MediaTek hat eine Liste veröffentlicht, die eine Vielzahl von Chipsätzen umfasst. Darunter finden sich viele Modelle, die in den beliebten Redmi und POCO Geräten verbaut sind.

Prozessoren-FamilieBeispiele
HelioMT6739, MT6761, MT6765, MT6768, MT6781, MT6789
DimensityMT6833, MT6853, MT6877, MT6878, MT6879, MT6885, MT6893, MT6895, MT6983 und viele mehr

Xiaomi hat bestätigt, dass viele ihrer Geräte mit HyperOS diese anfälligen Chipsätze nutzen. Das bedeutet, dass Millionen von Nutzern potenziell gefährdet sind, wenn ihr Gerät verloren geht oder gestohlen wird. Auch andere namhafte Hersteller wie Samsung, OPPO, Vivo, Realme, Motorola und Nothing sind betroffen.

Android -

POCO

Was tut Xiaomi und was kannst du tun?

MediaTek hat schnell reagiert und die Hersteller bereits Anfang Januar 2026 informiert. Die Patches wurden zwei Monate vor der öffentlichen Offenlegung bereitgestellt. Allerdings ist das Android-Ökosystem bekannt für seine Fragmentierung, und nicht jeder Nutzer erhält Updates pünktlich.

Xiaomi hat sich entschieden, die Auslieferung des globalen Sicherheits-Patches für HyperOS im März vorübergehend zu pausieren. Dies geschieht, um die von MediaTek bereitgestellten Fixes auf niedriger Ebene zu integrieren. Eine kluge Entscheidung, die Sicherheit über die reine Geschwindigkeit stellt, auch wenn sie bei manchen Nutzern für Ungeduld sorgt.

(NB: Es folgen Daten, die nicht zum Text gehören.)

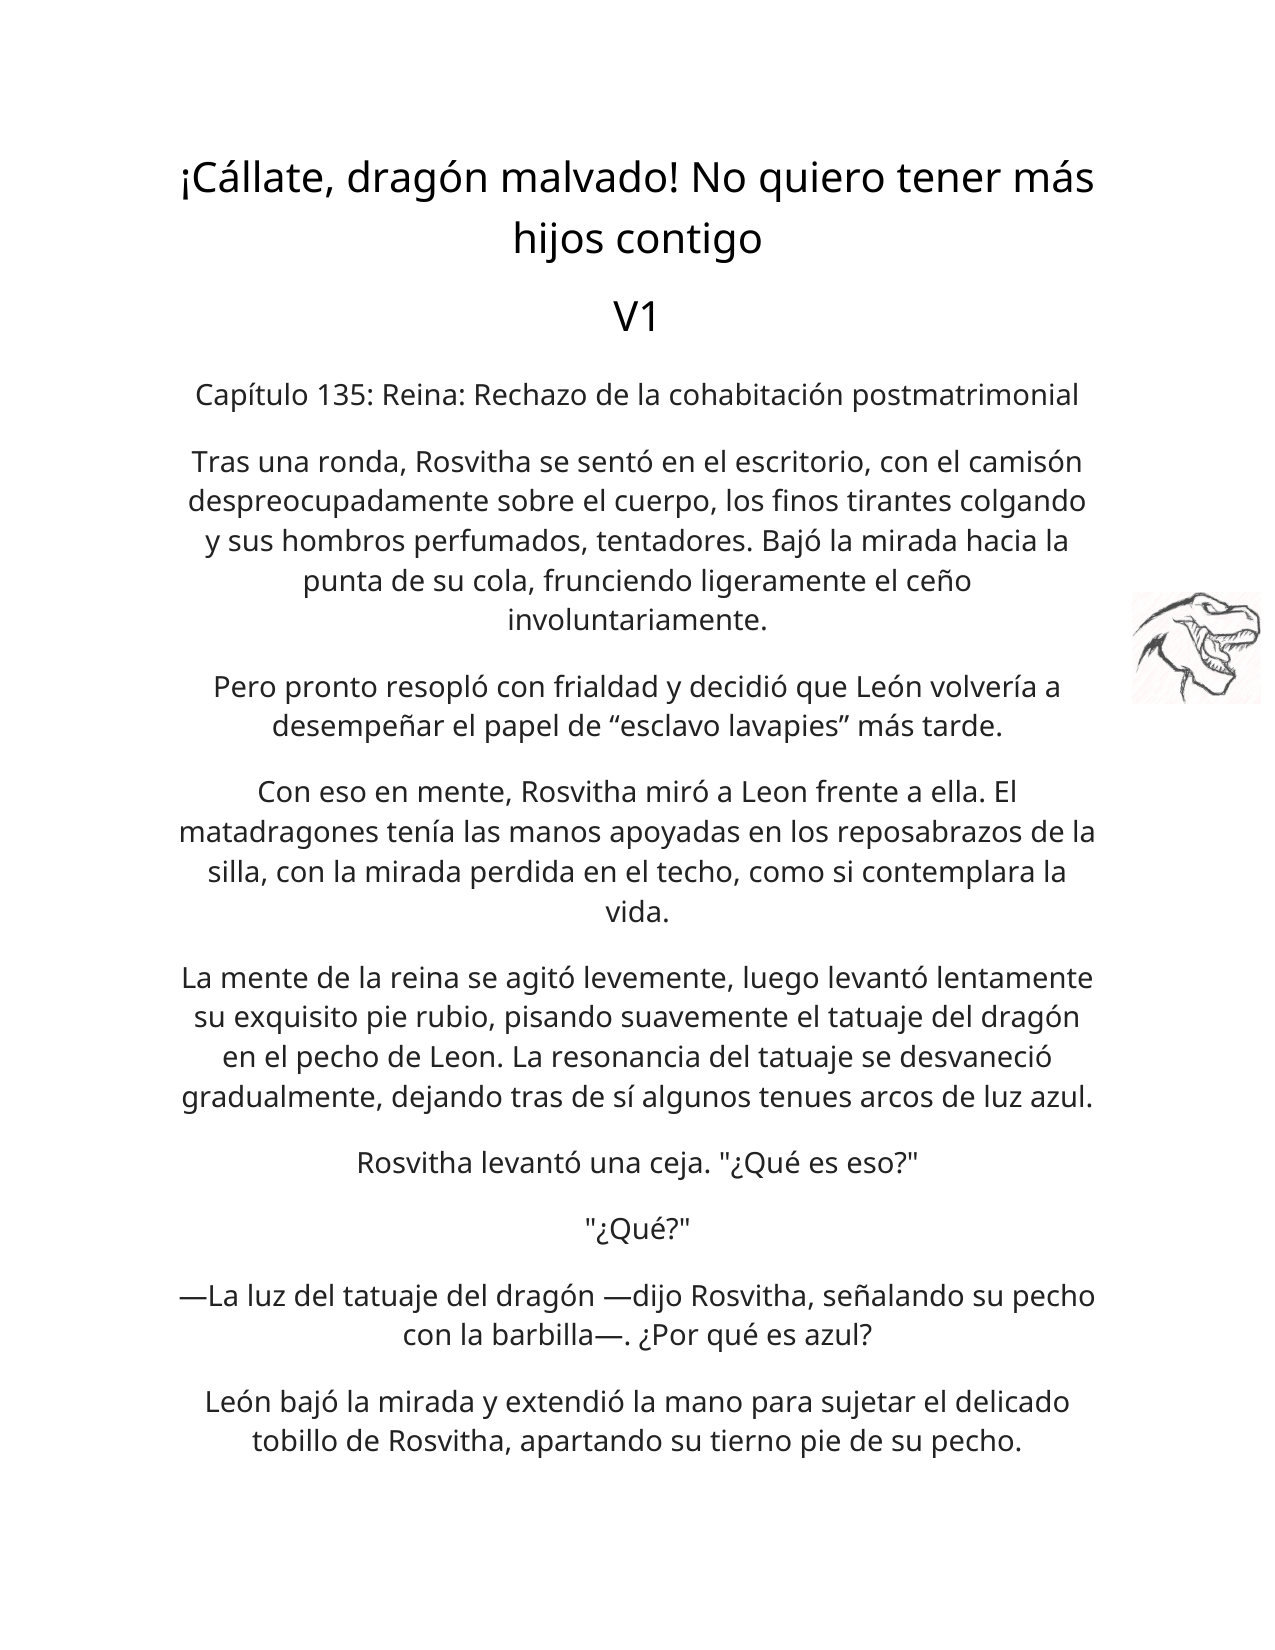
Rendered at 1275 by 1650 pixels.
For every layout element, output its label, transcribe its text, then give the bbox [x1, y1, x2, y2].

So schützt du dein Redmi oder POCO

  1. Chipsatz prüfen: Finde heraus, welcher Prozessor in deinem Gerät verbaut ist. Das geht über Webseiten wie GSMArena, Kimovil oder direkt in den Geräteeinstellungen unter „Über das Telefon“ -> „Prozessor“.
  2. Update ist Trumpf: Halte dein HyperOS oder MIUI auf dem neuesten Stand. Sobald der März-Patch (oder eine neuere Version) verfügbar ist, installiere ihn umgehend.
  3. Krypto-Nutzer aufgepasst: Wenn dein Modell keine Updates mehr erhält, solltest du erwägen, deine Kryptowährungen auf eine Hardware-Wallet (wie Ledger oder Trezor) zu übertragen.
  4. Physische Sicherheit: Lass dein Handy nie unbeaufsichtigt liegen. Aktiviere zusätzliche biometrische Sperren.

Fazit: Sicherheit ist keine Option, sondern eine Notwendigkeit

Auch wenn das Risiko für den Durchschnittsnutzer gering ist, da physischer Zugriff und technisches Know-how erforderlich sind, unterstreicht dieser Vorfall die Anfälligkeit der Sicherheit auf Hardware-Ebene bei günstigeren Android-Geräten. Die Wichtigkeit von zeitnahen Updates kann gar nicht hoch genug eingeschätzt werden.

Die Schwachstelle in MediaTek-Chipsätzen betrifft nicht nur Xiaomi-Geräte, sondern offenbart eine systemische Lücke in der Vertrauenskette von Smartphones. Während Xiaomi und andere Hersteller daran arbeiten, das Problem zu beheben, liegt die endgültige Verantwortung bei uns Nutzern: Nur mit aktueller Software sind wir wirklich geschützt. In einer Welt, in der unsere Handys immer mehr sensible Daten speichern, kann das Ignorieren eines Sicherheitspatches gravierende Folgen haben. Bleib wachsam und verifiziere regelmäßig deine Updates – deine mobile Sicherheit ist entscheidend.